Image via Flick/ daniel julià lundgren

Yogurt company Dannon is under fire as of late for one ingredient its consumers may not be aware of: carmine, an additive that produces a pigment of bright-red and is made from crushed cochineal beetles. The Center for Science in the Public Interest believes that the ingredient could cause severe problems for those with allergies, and vegetarians who just don’t want crushed insects in their food.

Carmine is used in four flavors of its Fruit on The Bottom line: strawberry, raspberry, cherry, and boysenberry and in strawberry-flavored Oikos Greek yogurt.

Michael Jacobson, co-founder of the company, said in a press release, “I have nothing against people who eat insects, but when I buy strawberry yogurt, I’m expecting yogurt and strawberries, and not red dye made from bugs. Given the fact that it causes allergic reactions in some people, and that it’s easy to use safer, plant-based colors, why would Dannon use it at all? Why risk offending vegetarians and grossing out your other customers?”

Dannon’s senior director of public relations, Michael J. Neuwirth, defended the company’s use of the insect-juice during an interview with the Huffington Post. “Any of our products that contain carmine clearly list it as an ingredient,” he said. “Anyone who wishes to avoid it can.” Those with dietary restrictions and allergies are accustomed to reading ingredient lists, he added.
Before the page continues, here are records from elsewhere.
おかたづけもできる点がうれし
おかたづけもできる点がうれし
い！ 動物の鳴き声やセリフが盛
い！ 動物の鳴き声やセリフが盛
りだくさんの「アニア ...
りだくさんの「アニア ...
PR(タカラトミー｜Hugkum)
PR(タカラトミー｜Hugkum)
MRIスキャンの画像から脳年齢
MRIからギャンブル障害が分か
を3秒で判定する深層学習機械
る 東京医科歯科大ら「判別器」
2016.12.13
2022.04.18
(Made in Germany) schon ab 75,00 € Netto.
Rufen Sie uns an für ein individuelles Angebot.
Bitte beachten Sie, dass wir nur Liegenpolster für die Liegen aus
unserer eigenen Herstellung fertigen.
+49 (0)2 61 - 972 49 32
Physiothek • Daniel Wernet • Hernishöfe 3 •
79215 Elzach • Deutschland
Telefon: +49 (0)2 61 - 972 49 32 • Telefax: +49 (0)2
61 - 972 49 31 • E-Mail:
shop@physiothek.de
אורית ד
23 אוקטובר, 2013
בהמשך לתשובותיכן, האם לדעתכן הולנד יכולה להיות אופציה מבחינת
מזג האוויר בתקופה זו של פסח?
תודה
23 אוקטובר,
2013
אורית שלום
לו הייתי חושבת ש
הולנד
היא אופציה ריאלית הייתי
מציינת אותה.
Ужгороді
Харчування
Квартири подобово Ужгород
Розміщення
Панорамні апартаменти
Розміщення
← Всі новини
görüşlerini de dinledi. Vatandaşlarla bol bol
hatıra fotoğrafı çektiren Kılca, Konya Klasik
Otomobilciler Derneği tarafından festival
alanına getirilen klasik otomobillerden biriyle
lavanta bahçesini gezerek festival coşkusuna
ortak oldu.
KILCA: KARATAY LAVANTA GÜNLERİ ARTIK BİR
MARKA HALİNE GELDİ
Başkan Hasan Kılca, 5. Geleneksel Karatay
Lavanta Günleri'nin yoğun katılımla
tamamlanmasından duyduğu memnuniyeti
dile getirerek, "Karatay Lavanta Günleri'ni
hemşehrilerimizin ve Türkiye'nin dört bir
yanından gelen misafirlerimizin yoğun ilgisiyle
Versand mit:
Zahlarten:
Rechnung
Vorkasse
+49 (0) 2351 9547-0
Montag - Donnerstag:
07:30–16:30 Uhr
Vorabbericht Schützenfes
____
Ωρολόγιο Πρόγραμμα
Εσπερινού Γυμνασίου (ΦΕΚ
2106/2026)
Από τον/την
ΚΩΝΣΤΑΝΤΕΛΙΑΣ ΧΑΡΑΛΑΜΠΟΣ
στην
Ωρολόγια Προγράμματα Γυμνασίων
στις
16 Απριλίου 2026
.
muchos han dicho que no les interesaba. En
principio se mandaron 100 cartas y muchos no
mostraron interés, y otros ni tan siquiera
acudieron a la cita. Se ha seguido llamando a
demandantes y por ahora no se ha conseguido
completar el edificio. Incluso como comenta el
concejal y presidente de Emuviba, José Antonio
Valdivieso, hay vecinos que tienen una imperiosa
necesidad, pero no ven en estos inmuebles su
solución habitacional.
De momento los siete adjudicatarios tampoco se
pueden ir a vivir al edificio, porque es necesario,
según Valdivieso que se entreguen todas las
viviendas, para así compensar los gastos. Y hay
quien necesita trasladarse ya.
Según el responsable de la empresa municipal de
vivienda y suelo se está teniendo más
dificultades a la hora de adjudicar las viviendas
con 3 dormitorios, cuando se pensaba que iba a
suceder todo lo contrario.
Jacobson started a petition on TakePart.com to urge Dannon to rethink the way they’re producing their red-hued food items.

We want Dannon to put berries over bugs,” Jacobson wrote. “The company already uses some of these, such as elderberry juice concentrate, purple carrot juice, and turmeric in some of the same yogurts. But heck, the red or pink color in Fruit on the Bottom really should come from the fruit pictured on the label!”

Yogurt company Yoplait also uses carmine. In the “FAQ” section of the website, a question is posed, “Why do you use carmine? Do you really have to put dead beetles in my yogurt.” The company’s response reads: “We made the commitment to use only natural colors and flavors  in our Original-style Yoplait, and Carmine is both a safe and natural red coloring that can be found in many everyday items. Though the majority of our products actually do not contain Carmine, we can assure you that the flavors that do contain it will have it listed on the cup.”

Starbucks also came under fire for using carmine in its strawberry-flavored smoothies, and quickly took action on the issue and replaced it with a natural, tomato-based extract.